Stonewall était une émeute de personnes queer racisées contre la violence policière
« Qui étaient aux avant-postes de cette émeute, la nuit du 28 juin 1969 ? Des folles, des personnes trans, une drag-ring lesbienne, la plupart des personnes racisées. »
Cela va faire maintenant près de deux semaines que les rues des plus grandes villes américaines résonnent des cris de colère des manifestant.e.s qui réclament la justice après le meurtre d’un homme noir, George Floyd, par un policier blanc.
Un mouvement massif porté par Black Lives Matter (Les vies noires comptent) qui comme le souligne le journaliste Mathieu Magnaudeix dans sa passionnante enquête sur les nouveaux activistes américains, regroupe pas mal de personnes queer et racisées.
Aux États-Unis, le mouvement des droits civiques dans les années 50 a été aussi porté par des personnes LGBT+ en particulier Bayard Rustin, un Afro-américain ouvertement gay et qui a organisé la grande marche de Washington le 28 août 1963.
Peut-être vous demandez-vous où je veux en venir et quel est le rapport avec les combats des personnes LGBT+ ici et maintenant ? Le rapport, c’est notre histoire. En juin 1969, les émeutes de Stonewall, dont on célèbre chaque année le souvenir et l’héritage, était un soulèvement de personnes LGBT+ contre la violence policière et l’homophobie d’État.
Qui étaient aux avant-postes de cette émeute, la nuit du 28 juin 1969 ? Des folles, des personnes trans, une drag-king lesbienne, la plupart des personnes racisées, dont Marsha P. Johnson, Stormé DeLarverie et Silvia Rivera.
Depuis 40 ans, par la mobilisation, par la rue, par la visibilité, les idées et les revendications des personnes LGBT+ pour l’égalité, la justice, l’émancipation, ont sous des formes diverses et en fonction des pays, obliger les états à appliquer l’égalité des droits.
« Qu’on en soit conscient ou pas, nous venons de là. »
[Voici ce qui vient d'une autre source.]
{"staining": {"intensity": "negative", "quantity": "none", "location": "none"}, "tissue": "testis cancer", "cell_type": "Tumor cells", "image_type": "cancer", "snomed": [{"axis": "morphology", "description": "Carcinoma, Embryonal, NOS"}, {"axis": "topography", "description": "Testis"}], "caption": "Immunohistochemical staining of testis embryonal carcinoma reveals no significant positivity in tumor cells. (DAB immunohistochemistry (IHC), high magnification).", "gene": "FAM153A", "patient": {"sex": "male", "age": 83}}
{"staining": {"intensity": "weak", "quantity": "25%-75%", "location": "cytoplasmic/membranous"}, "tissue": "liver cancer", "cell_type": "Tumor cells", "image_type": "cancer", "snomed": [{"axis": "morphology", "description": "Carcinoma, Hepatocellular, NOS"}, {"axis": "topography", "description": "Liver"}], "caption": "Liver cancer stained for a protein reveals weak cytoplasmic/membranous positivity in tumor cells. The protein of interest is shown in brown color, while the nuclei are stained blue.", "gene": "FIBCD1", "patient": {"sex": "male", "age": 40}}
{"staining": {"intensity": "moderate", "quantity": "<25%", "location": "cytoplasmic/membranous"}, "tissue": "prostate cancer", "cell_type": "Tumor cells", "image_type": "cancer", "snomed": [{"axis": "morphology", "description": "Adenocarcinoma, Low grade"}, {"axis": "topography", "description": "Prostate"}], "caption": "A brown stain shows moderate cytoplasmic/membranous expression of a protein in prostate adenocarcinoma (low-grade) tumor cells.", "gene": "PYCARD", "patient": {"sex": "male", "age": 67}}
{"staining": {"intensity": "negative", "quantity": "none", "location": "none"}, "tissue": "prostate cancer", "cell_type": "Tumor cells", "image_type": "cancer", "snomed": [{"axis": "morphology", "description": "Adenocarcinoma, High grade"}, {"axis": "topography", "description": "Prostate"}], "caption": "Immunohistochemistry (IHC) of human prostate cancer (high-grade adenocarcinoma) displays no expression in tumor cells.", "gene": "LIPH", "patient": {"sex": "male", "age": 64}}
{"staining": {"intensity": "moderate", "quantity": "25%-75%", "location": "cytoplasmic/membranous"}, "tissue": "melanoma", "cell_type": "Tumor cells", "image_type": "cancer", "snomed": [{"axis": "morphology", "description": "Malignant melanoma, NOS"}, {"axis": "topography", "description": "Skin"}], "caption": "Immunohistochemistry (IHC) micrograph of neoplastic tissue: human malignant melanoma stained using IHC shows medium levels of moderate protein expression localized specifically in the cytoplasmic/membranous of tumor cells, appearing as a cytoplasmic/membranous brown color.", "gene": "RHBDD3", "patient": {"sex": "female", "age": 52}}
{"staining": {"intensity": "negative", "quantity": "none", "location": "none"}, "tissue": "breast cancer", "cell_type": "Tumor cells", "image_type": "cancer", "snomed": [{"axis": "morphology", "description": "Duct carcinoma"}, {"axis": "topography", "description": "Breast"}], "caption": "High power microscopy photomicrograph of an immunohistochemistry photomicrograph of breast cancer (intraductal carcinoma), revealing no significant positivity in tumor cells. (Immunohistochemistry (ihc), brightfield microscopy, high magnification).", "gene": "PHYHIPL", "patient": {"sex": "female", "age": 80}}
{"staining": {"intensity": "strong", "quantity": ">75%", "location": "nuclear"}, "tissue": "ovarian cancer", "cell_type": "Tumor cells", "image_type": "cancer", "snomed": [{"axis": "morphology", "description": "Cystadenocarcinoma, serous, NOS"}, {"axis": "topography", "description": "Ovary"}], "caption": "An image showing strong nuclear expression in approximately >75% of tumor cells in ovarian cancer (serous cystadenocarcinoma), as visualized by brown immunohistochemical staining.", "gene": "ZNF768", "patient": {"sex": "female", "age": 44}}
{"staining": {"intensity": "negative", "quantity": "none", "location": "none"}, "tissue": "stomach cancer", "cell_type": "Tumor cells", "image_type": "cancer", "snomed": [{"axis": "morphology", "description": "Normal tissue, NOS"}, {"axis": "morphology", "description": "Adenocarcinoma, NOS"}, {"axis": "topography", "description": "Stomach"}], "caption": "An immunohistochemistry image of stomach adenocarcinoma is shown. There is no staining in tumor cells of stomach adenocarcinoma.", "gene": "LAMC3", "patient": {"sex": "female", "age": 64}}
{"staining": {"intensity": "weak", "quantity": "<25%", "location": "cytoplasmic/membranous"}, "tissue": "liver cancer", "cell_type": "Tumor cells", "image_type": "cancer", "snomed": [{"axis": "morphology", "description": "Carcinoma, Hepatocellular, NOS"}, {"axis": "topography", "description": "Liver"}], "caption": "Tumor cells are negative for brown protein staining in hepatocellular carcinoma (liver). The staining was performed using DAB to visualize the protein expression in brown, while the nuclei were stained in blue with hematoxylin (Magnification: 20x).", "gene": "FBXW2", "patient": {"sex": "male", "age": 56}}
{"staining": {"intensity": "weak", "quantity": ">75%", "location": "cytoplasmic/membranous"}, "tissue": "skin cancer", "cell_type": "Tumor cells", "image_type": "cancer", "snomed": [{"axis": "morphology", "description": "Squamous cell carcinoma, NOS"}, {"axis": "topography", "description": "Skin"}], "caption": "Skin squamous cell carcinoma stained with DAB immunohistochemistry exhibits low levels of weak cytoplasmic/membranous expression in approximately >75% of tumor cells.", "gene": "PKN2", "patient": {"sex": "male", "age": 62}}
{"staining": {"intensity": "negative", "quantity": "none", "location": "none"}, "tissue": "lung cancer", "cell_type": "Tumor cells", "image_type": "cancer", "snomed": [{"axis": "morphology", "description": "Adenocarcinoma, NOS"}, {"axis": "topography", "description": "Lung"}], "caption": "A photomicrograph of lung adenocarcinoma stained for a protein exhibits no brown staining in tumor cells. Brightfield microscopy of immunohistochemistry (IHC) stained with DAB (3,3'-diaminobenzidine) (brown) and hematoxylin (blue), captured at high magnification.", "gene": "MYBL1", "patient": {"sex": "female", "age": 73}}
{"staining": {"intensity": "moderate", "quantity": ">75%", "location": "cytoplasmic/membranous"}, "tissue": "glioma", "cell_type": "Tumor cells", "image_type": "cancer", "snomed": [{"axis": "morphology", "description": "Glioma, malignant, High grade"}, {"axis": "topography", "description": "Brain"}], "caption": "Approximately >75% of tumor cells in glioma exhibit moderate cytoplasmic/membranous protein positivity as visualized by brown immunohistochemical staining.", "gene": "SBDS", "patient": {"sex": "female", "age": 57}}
Qu’on en soit conscient ou pas, nous venons de là. En tant que gay, je viens de là. En France, comme le rappelle les travaux de deux socioliogues de l’EHESS, Régis Schlagdenhauffen et Jérémie Gauthier, 10 000 personnes ont été condamnées pour homosexualité en France entre 1945 et 1982. La discrimination basée sur la couleur de peau et les contrôles au faciès, ça me concerne. Dans les années 70 et début des années 80, la police effectuait régulièrement des contrôles sur les lieux de drague gay. Le rejet de la différence, ça me concerne quand je me remémore les paroles des politiques décrétant l’homosexualité un « fléau social » ou quand tout près de nous, des foules descendaient dans la rue pour crier leur haine des homos avec la Manif pour tous et d’autres groupes LGBTphobes.
Privilège blanc
Je ne veux évidemment pas comparer ma situation avec celle des millions de personnes racisées qui vivent des situations beaucoup plus difficiles. Le privilège blanc est une réalité et si vous ne savez pas de quoi je parle, écoutez la lettre de Virginie Despentes diffusée cette semaine sur France Inter. Ou lisez Le Racisme est un problème de Blancs, de la journaliste britannique Reni Eddo-Lodge (aux éditions autrement). Et puis, on peut « cacher » son orientation sexuelle (au prix d’un coût personnel non négligeable) mais on ne peut pas cacher sa couleur de peau ou son genre.
Ce que j’essaie de dire, c’est qu’en tant que personne gay, je me sens encore plus concerné par ces injustices et je me dois d’agir. Car on ne lutte pas contre la discrimination si on ne lutte pas contre toutes les discriminations. Bien sûr, chacune et chacun à son niveau. Il ne s’agit pas de faire à la place de ou pour … mais commençons déjà par donner les moyens aux groupes les plus marginalisés, y compris dans les organisations LGBT+, de se faire entendre.
C’est pour cela qu’aujourd’hui, des activistes LGBT+ se mobilisent dans ce combat antiraciste. J’espère que cette année, la Marche des fiertés, virtuelle ou pas, saura prendre totalement en compte cette réalité et ces revendications de justice et d’égalité. Et que cela soit le cas aussi dans les années qui viennent car ce combat sera long.